Other activities may include precharging and/or refreshing a second memory module. The first memory module and the second memory module may comprise a module stack, perhaps including two or more memory dice adjacent each other on a substantially co-planar substrate, or as vertically stacked dice, described earlier. Further activities may include adjusting a power supply parameter associated with one of the first memory module, the second memory module, or both, including a voltage, a current, or a frequency.
Implementing the apparatus, systems, and methods disclosed herein may conserve circuit layout area by integrating memory management functions including bus arbitration, bank management, DRAM precharge, and DRAM refresh into a memory module and utilizing the integrated functions to control other memory modules. Additional improvements may include conserving resources expended by a main processor to perform DRAM precharge and refresh operations.
The accompanying drawings that form a part hereof show by way of illustration, and not of limitation, specific embodiments in which the subject matter may be practiced. The embodiments illustrated are described in sufficient detail to enable those skilled in the art to practice the teachings disclosed herein. Other embodiments may be utilized and derived therefrom, such that structural and logical substitutions and changes may be made without departing from the scope of this disclosure.

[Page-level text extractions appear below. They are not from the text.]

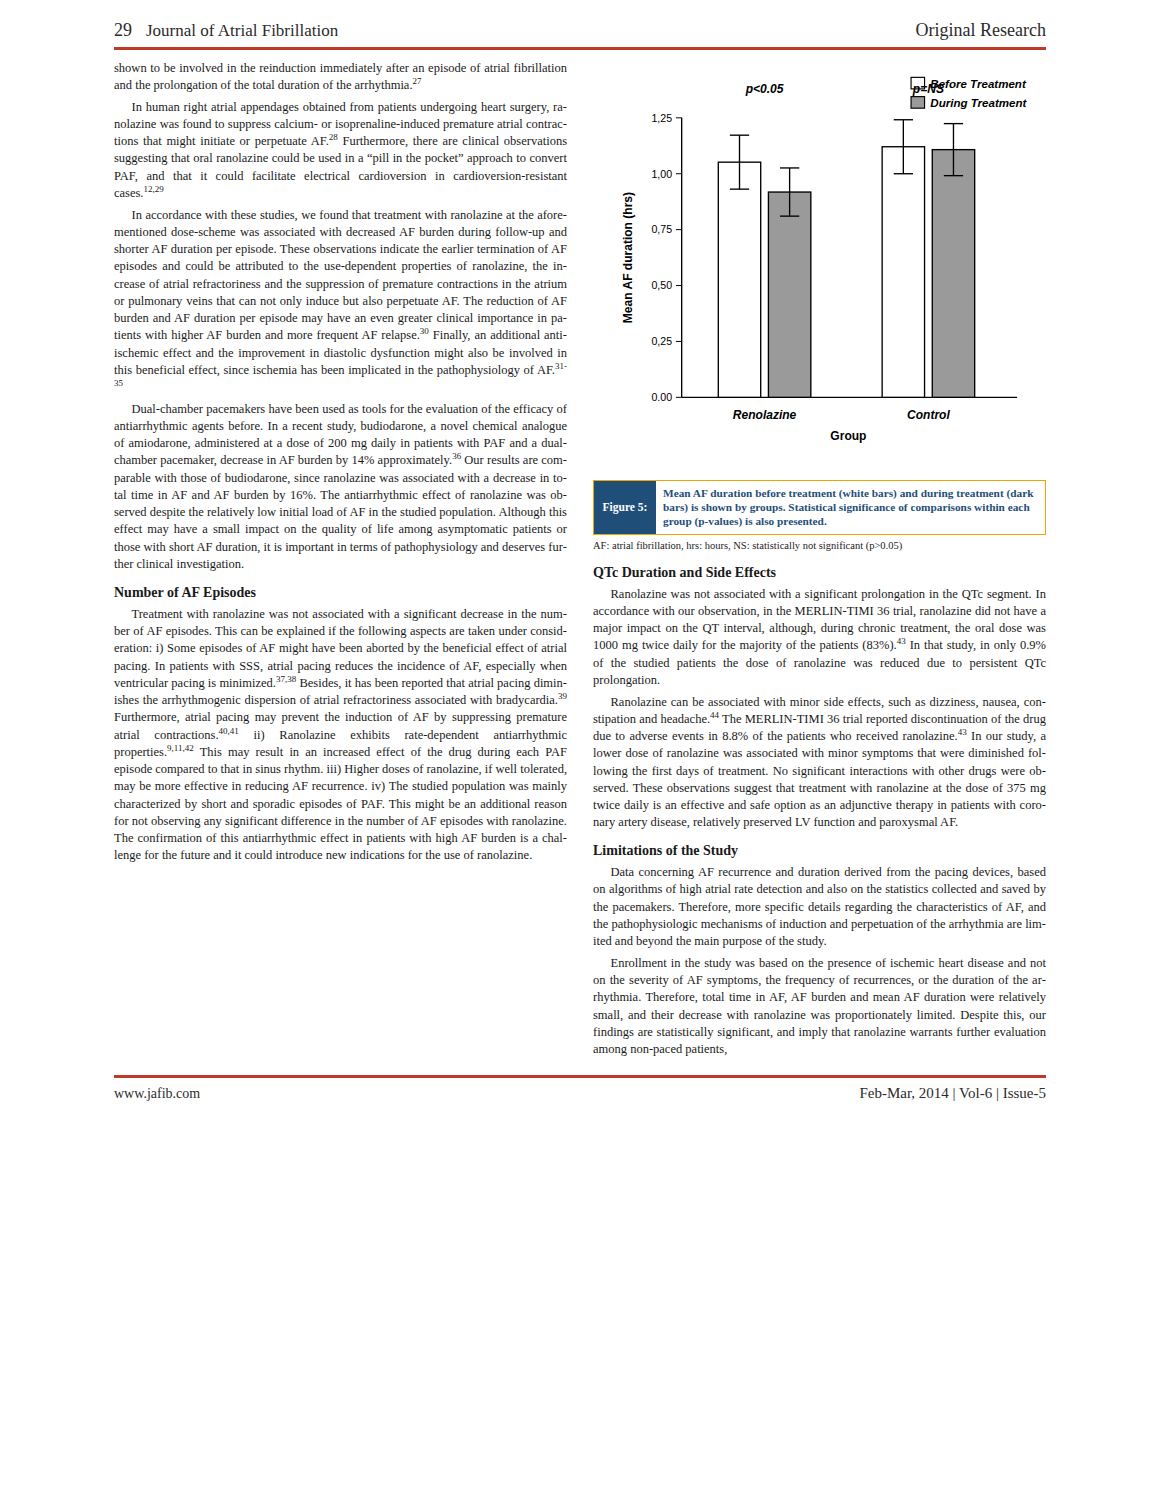29 Journal of Atrial Fibrillation
Original Research
shown to be involved in the reinduction immediately after an episode of atrial fibrillation and the prolongation of the total duration of the arrhythmia.27
In human right atrial appendages obtained from patients undergoing heart surgery, ranolazine was found to suppress calcium- or isoprenaline-induced premature atrial contractions that might initiate or perpetuate AF.28 Furthermore, there are clinical observations suggesting that oral ranolazine could be used in a “pill in the pocket” approach to convert PAF, and that it could facilitate electrical cardioversion in cardioversion-resistant cases.12,29
In accordance with these studies, we found that treatment with ranolazine at the aforementioned dose-scheme was associated with decreased AF burden during follow-up and shorter AF duration per episode. These observations indicate the earlier termination of AF episodes and could be attributed to the use-dependent properties of ranolazine, the increase of atrial refractoriness and the suppression of premature contractions in the atrium or pulmonary veins that can not only induce but also perpetuate AF. The reduction of AF burden and AF duration per episode may have an even greater clinical importance in patients with higher AF burden and more frequent AF relapse.30 Finally, an additional anti-ischemic effect and the improvement in diastolic dysfunction might also be involved in this beneficial effect, since ischemia has been implicated in the pathophysiology of AF.31-35
Dual-chamber pacemakers have been used as tools for the evaluation of the efficacy of antiarrhythmic agents before. In a recent study, budiodarone, a novel chemical analogue of amiodarone, administered at a dose of 200 mg daily in patients with PAF and a dual-chamber pacemaker, decrease in AF burden by 14% approximately.36 Our results are comparable with those of budiodarone, since ranolazine was associated with a decrease in total time in AF and AF burden by 16%. The antiarrhythmic effect of ranolazine was observed despite the relatively low initial load of AF in the studied population. Although this effect may have a small impact on the quality of life among asymptomatic patients or those with short AF duration, it is important in terms of pathophysiology and deserves further clinical investigation.
Number of AF Episodes
Treatment with ranolazine was not associated with a significant decrease in the number of AF episodes. This can be explained if the following aspects are taken under consideration: i) Some episodes of AF might have been aborted by the beneficial effect of atrial pacing. In patients with SSS, atrial pacing reduces the incidence of AF, especially when ventricular pacing is minimized.37,38 Besides, it has been reported that atrial pacing diminishes the arrhythmogenic dispersion of atrial refractoriness associated with bradycardia.39 Furthermore, atrial pacing may prevent the induction of AF by suppressing premature atrial contractions.40,41 ii) Ranolazine exhibits rate-dependent antiarrhythmic properties.9,11,42 This may result in an increased effect of the drug during each PAF episode compared to that in sinus rhythm. iii) Higher doses of ranolazine, if well tolerated, may be more effective in reducing AF recurrence. iv) The studied population was mainly characterized by short and sporadic episodes of PAF. This might be an additional reason for not observing any significant difference in the number of AF episodes with ranolazine. The confirmation of this antiarrhythmic effect in patients with high AF burden is a challenge for the future and it could introduce new indications for the use of ranolazine.
Before Treatment During Treatment 0.00 0,25 0,50 0,75 1,00 1,25 Mean AF duration (hrs) p<0.05 p=NS Renolazine Control Group
Figure 5:
Mean AF duration before treatment (white bars) and during treatment (dark bars) is shown by groups. Statistical significance of comparisons within each group (p-values) is also presented.
AF: atrial fibrillation, hrs: hours, NS: statistically not significant (p>0.05)
QTc Duration and Side Effects
Ranolazine was not associated with a significant prolongation in the QTc segment. In accordance with our observation, in the MERLIN-TIMI 36 trial, ranolazine did not have a major impact on the QT interval, although, during chronic treatment, the oral dose was 1000 mg twice daily for the majority of the patients (83%).43 In that study, in only 0.9% of the studied patients the dose of ranolazine was reduced due to persistent QTc prolongation.
Ranolazine can be associated with minor side effects, such as dizziness, nausea, constipation and headache.44 The MERLIN-TIMI 36 trial reported discontinuation of the drug due to adverse events in 8.8% of the patients who received ranolazine.43 In our study, a lower dose of ranolazine was associated with minor symptoms that were diminished following the first days of treatment. No significant interactions with other drugs were observed. These observations suggest that treatment with ranolazine at the dose of 375 mg twice daily is an effective and safe option as an adjunctive therapy in patients with coronary artery disease, relatively preserved LV function and paroxysmal AF.
Limitations of the Study
Data concerning AF recurrence and duration derived from the pacing devices, based on algorithms of high atrial rate detection and also on the statistics collected and saved by the pacemakers. Therefore, more specific details regarding the characteristics of AF, and the pathophysiologic mechanisms of induction and perpetuation of the arrhythmia are limited and beyond the main purpose of the study.
Enrollment in the study was based on the presence of ischemic heart disease and not on the severity of AF symptoms, the frequency of recurrences, or the duration of the arrhythmia. Therefore, total time in AF, AF burden and mean AF duration were relatively small, and their decrease with ranolazine was proportionately limited. Despite this, our findings are statistically significant, and imply that ranolazine warrants further evaluation among non-paced patients,
www.jafib.com
Feb-Mar, 2014 | Vol-6 | Issue-5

This Detailed Description, therefore, is not to be taken in a limiting sense, and the scope of various embodiments is defined only by the appended claims, along with the full range of equivalents to which such claims are entitled.

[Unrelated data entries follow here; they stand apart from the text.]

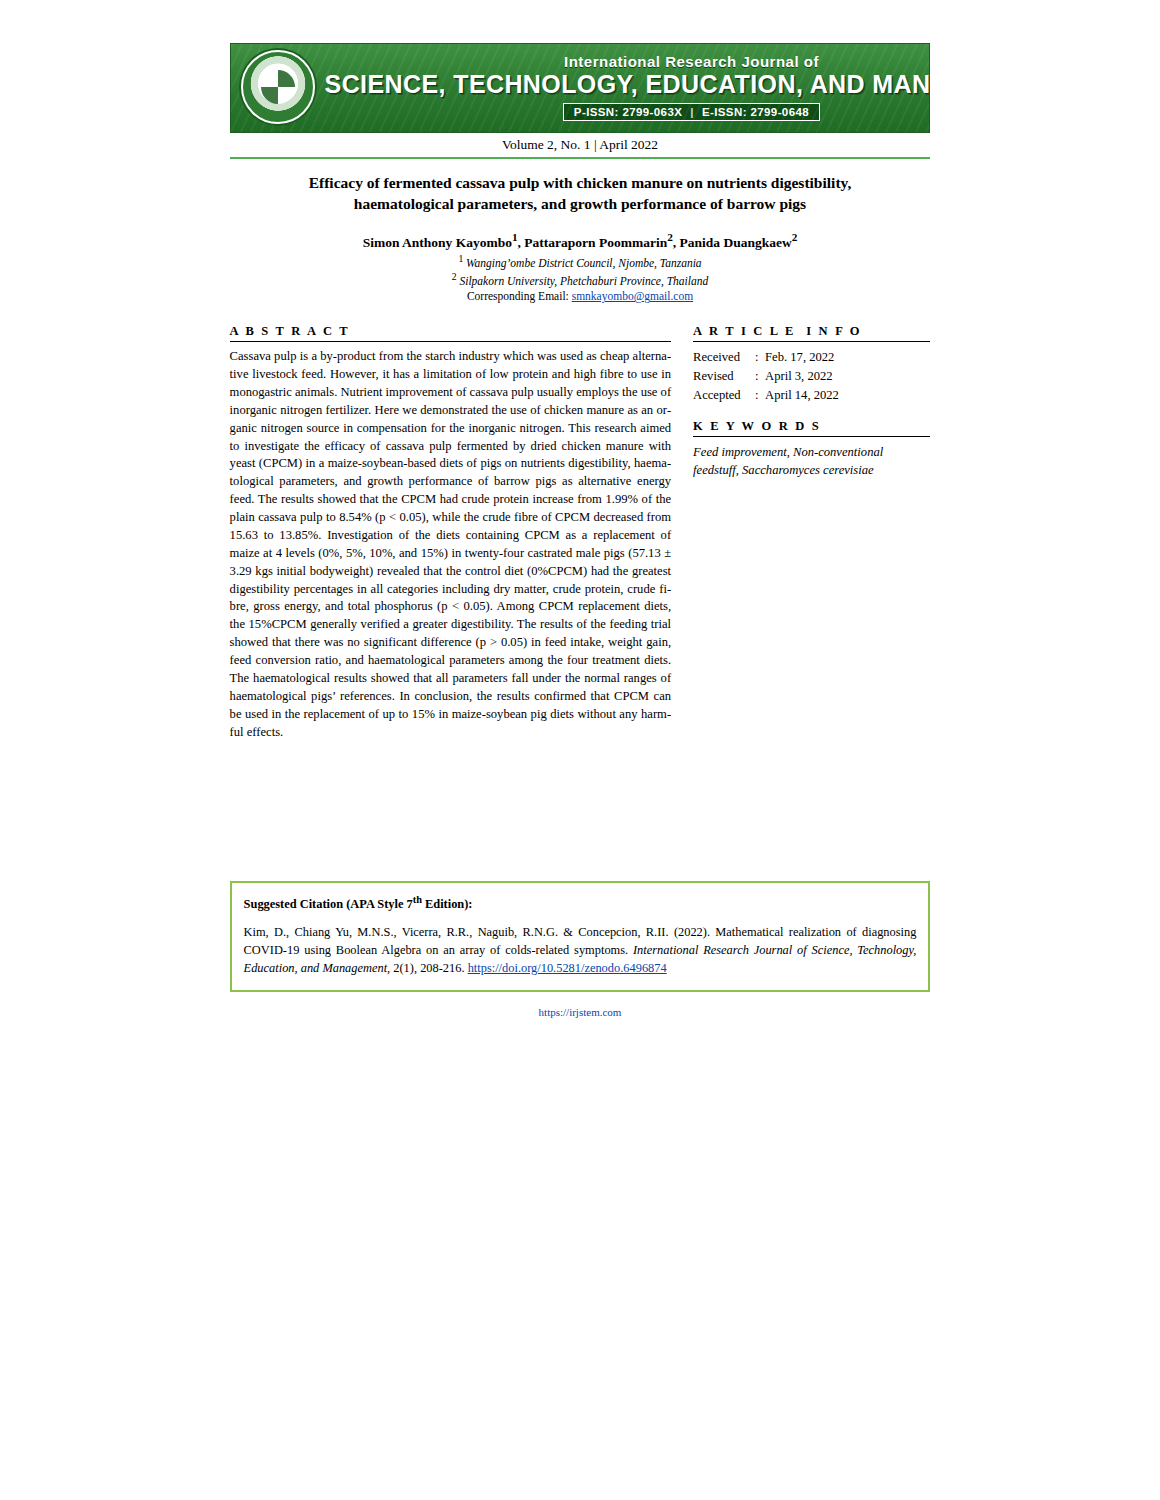International Research Journal of
SCIENCE, TECHNOLOGY, EDUCATION, AND MANAGEMENT
P-ISSN: 2799-063X | E-ISSN: 2799-0648
9001:2015
certified
Volume 2, No. 1 | April 2022
Efficacy of fermented cassava pulp with chicken manure on nutrients digestibility,
haematological parameters, and growth performance of barrow pigs
Simon Anthony Kayombo1, Pattaraporn Poommarin2, Panida Duangkaew2
1 Wanging’ombe District Council, Njombe, Tanzania
2 Silpakorn University, Phetchaburi Province, Thailand
Corresponding Email: smnkayombo@gmail.com
A B S T R A C T
Cassava pulp is a by-product from the starch industry which was used as cheap alternative livestock feed. However, it has a limitation of low protein and high fibre to use in monogastric animals. Nutrient improvement of cassava pulp usually employs the use of inorganic nitrogen fertilizer. Here we demonstrated the use of chicken manure as an organic nitrogen source in compensation for the inorganic nitrogen. This research aimed to investigate the efficacy of cassava pulp fermented by dried chicken manure with yeast (CPCM) in a maize-soybean-based diets of pigs on nutrients digestibility, haematological parameters, and growth performance of barrow pigs as alternative energy feed. The results showed that the CPCM had crude protein increase from 1.99% of the plain cassava pulp to 8.54% (p < 0.05), while the crude fibre of CPCM decreased from 15.63 to 13.85%. Investigation of the diets containing CPCM as a replacement of maize at 4 levels (0%, 5%, 10%, and 15%) in twenty-four castrated male pigs (57.13 ± 3.29 kgs initial bodyweight) revealed that the control diet (0%CPCM) had the greatest digestibility percentages in all categories including dry matter, crude protein, crude fibre, gross energy, and total phosphorus (p < 0.05). Among CPCM replacement diets, the 15%CPCM generally verified a greater digestibility. The results of the feeding trial showed that there was no significant difference (p > 0.05) in feed intake, weight gain, feed conversion ratio, and haematological parameters among the four treatment diets. The haematological results showed that all parameters fall under the normal ranges of haematological pigs’ references. In conclusion, the results confirmed that CPCM can be used in the replacement of up to 15% in maize-soybean pig diets without any harmful effects.
A R T I C L E I N F O
Received: Feb. 17, 2022
Revised: April 3, 2022
Accepted: April 14, 2022
K E Y W O R D S
Feed improvement, Non-conventional feedstuff, Saccharomyces cerevisiae
Suggested Citation (APA Style 7th Edition):
Kim, D., Chiang Yu, M.N.S., Vicerra, R.R., Naguib, R.N.G. & Concepcion, R.II. (2022). Mathematical realization of diagnosing COVID-19 using Boolean Algebra on an array of colds-related symptoms. International Research Journal of Science, Technology, Education, and Management, 2(1), 208-216. https://doi.org/10.5281/zenodo.6496874
https://irjstem.com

Such embodiments of the inventive subject matter may be referred to herein individually or collectively by the term “invention” merely for convenience and without intending to voluntarily limit the scope of this application to any single invention or inventive concept, if more than one is in fact disclosed. Thus, although specific embodiments have been illustrated and described herein, any arrangement calculated to achieve the same purpose may be substituted for the specific embodiments shown. This disclosure is intended to cover any and all adaptations or variations of various embodiments. Combinations of the above embodiments, and other embodiments not specifically described herein, will be apparent to those of skill in the art upon reviewing the above description.

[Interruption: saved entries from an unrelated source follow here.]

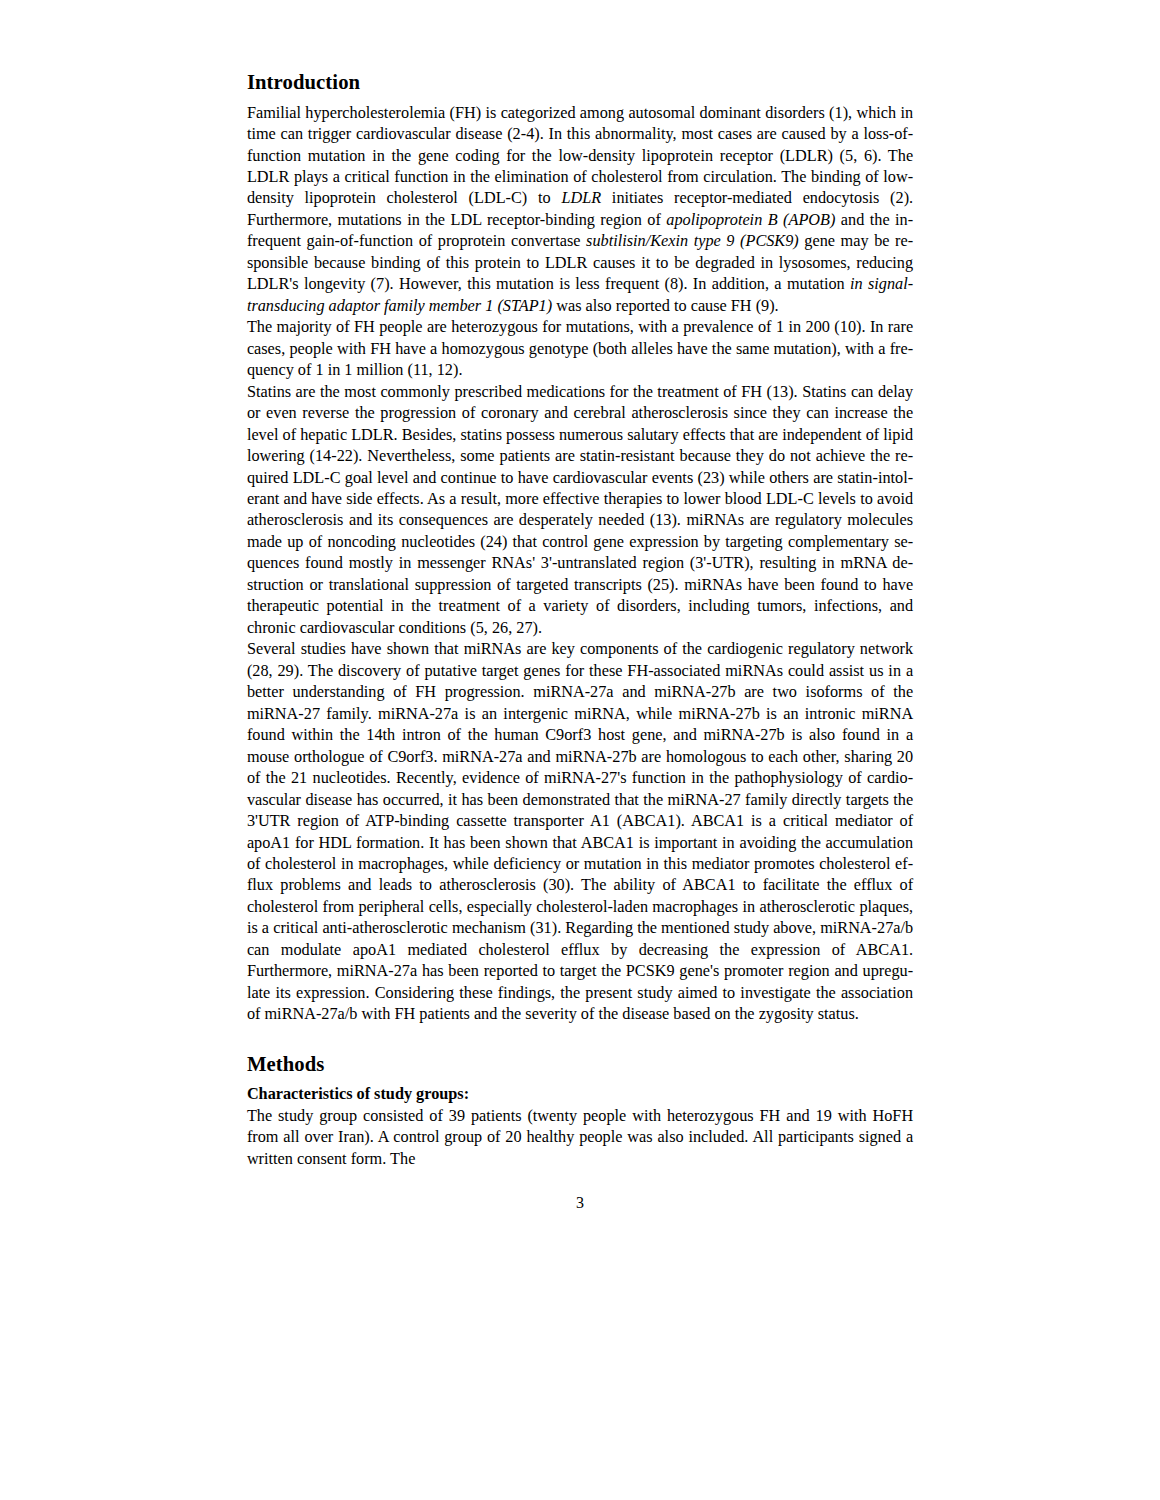Introduction
Familial hypercholesterolemia (FH) is categorized among autosomal dominant disorders (1), which in time can trigger cardiovascular disease (2-4). In this abnormality, most cases are caused by a loss-of-function mutation in the gene coding for the low-density lipoprotein receptor (LDLR) (5, 6). The LDLR plays a critical function in the elimination of cholesterol from circulation. The binding of low-density lipoprotein cholesterol (LDL-C) to LDLR initiates receptor-mediated endocytosis (2). Furthermore, mutations in the LDL receptor-binding region of apolipoprotein B (APOB) and the infrequent gain-of-function of proprotein convertase subtilisin/Kexin type 9 (PCSK9) gene may be responsible because binding of this protein to LDLR causes it to be degraded in lysosomes, reducing LDLR's longevity (7). However, this mutation is less frequent (8). In addition, a mutation in signal-transducing adaptor family member 1 (STAP1) was also reported to cause FH (9).
The majority of FH people are heterozygous for mutations, with a prevalence of 1 in 200 (10). In rare cases, people with FH have a homozygous genotype (both alleles have the same mutation), with a frequency of 1 in 1 million (11, 12).
Statins are the most commonly prescribed medications for the treatment of FH (13). Statins can delay or even reverse the progression of coronary and cerebral atherosclerosis since they can increase the level of hepatic LDLR. Besides, statins possess numerous salutary effects that are independent of lipid lowering (14-22). Nevertheless, some patients are statin-resistant because they do not achieve the required LDL-C goal level and continue to have cardiovascular events (23) while others are statin-intolerant and have side effects. As a result, more effective therapies to lower blood LDL-C levels to avoid atherosclerosis and its consequences are desperately needed (13). miRNAs are regulatory molecules made up of noncoding nucleotides (24) that control gene expression by targeting complementary sequences found mostly in messenger RNAs' 3'-untranslated region (3'-UTR), resulting in mRNA destruction or translational suppression of targeted transcripts (25). miRNAs have been found to have therapeutic potential in the treatment of a variety of disorders, including tumors, infections, and chronic cardiovascular conditions (5, 26, 27).
Several studies have shown that miRNAs are key components of the cardiogenic regulatory network (28, 29). The discovery of putative target genes for these FH-associated miRNAs could assist us in a better understanding of FH progression. miRNA-27a and miRNA-27b are two isoforms of the miRNA-27 family. miRNA-27a is an intergenic miRNA, while miRNA-27b is an intronic miRNA found within the 14th intron of the human C9orf3 host gene, and miRNA-27b is also found in a mouse orthologue of C9orf3. miRNA-27a and miRNA-27b are homologous to each other, sharing 20 of the 21 nucleotides. Recently, evidence of miRNA-27's function in the pathophysiology of cardiovascular disease has occurred, it has been demonstrated that the miRNA-27 family directly targets the 3'UTR region of ATP-binding cassette transporter A1 (ABCA1). ABCA1 is a critical mediator of apoA1 for HDL formation. It has been shown that ABCA1 is important in avoiding the accumulation of cholesterol in macrophages, while deficiency or mutation in this mediator promotes cholesterol efflux problems and leads to atherosclerosis (30). The ability of ABCA1 to facilitate the efflux of cholesterol from peripheral cells, especially cholesterol-laden macrophages in atherosclerotic plaques, is a critical anti-atherosclerotic mechanism (31). Regarding the mentioned study above, miRNA-27a/b can modulate apoA1 mediated cholesterol efflux by decreasing the expression of ABCA1. Furthermore, miRNA-27a has been reported to target the PCSK9 gene's promoter region and upregulate its expression. Considering these findings, the present study aimed to investigate the association of miRNA-27a/b with FH patients and the severity of the disease based on the zygosity status.
Methods
Characteristics of study groups:
The study group consisted of 39 patients (twenty people with heterozygous FH and 19 with HoFH from all over Iran). A control group of 20 healthy people was also included. All participants signed a written consent form. The
3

The Abstract of the Disclosure is provided to comply with 37 C.F.R. §1.72(b), requiring an abstract that will allow the reader to quickly ascertain the nature of the technical disclosure. It is submitted with the understanding that it will not be used to interpret or limit the scope or meaning of the claims. In addition, in the foregoing Detailed Description, it can be seen that various features are grouped together in a single embodiment for the purpose of streamlining the disclosure. This method of disclosure is not to be interpreted as reflecting an intention that the claimed embodiments require more features than are expressly recited in each claim. Rather, as the following claims reflect, inventive subject matter lies in less than all features of a single disclosed embodiment. Thus the following claims are hereby incorporated into the Detailed Description, with each claim standing on its own as a separate embodiment.